Data records:
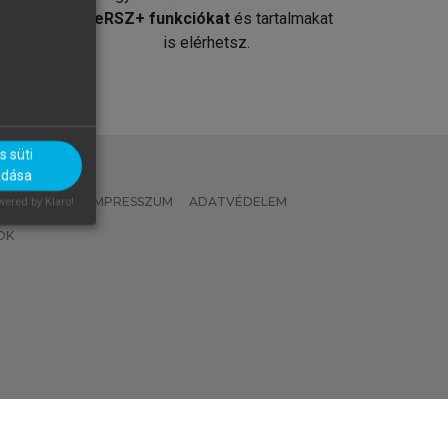
át
MeRSZ+ funkciókat
és tartalmakat
is elérhetsz.
 süti
adása
 IRÁNYELVEK
IMPRESSZUM
ADATVÉDELEM
ered by Klaro!
OK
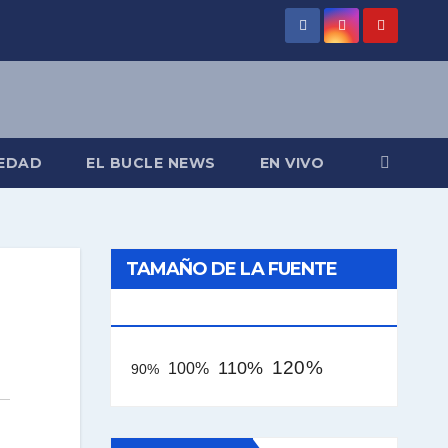
EDAD
EL BUCLE NEWS
EN VIVO
TAMAÑO DE LA FUENTE
[AAA]
120%
110%
100%
90%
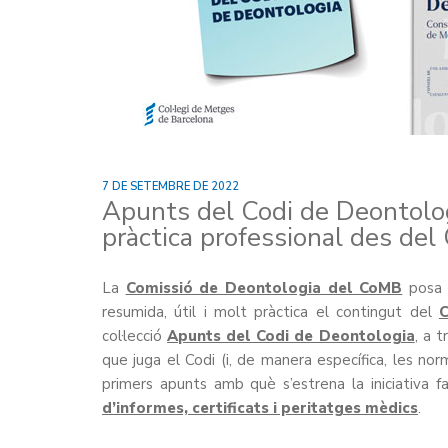
7 DE SETEMBRE DE 2022
Apunts del Codi de Deontolog
pràctica professional des del
La
Comissió de Deontologia del CoMB
posa e
resumida, útil i molt pràctica el contingut del
C
col·lecció
Apunts del Codi de Deontologia
, a t
que juga el Codi (i, de manera específica, les nor
primers apunts amb què s’estrena la iniciativa f
d’informes, certificats i peritatges mèdics
.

▸ ASSIGNED TASK
Where does "Codi" appear in the records above? Copy each line that holds it.

▸ THE COMPLETED TASK
Apunts del Codi de Deontolog
Apunts del Codi de Deontologia
que juga el Codi (i, de manera específica, les nor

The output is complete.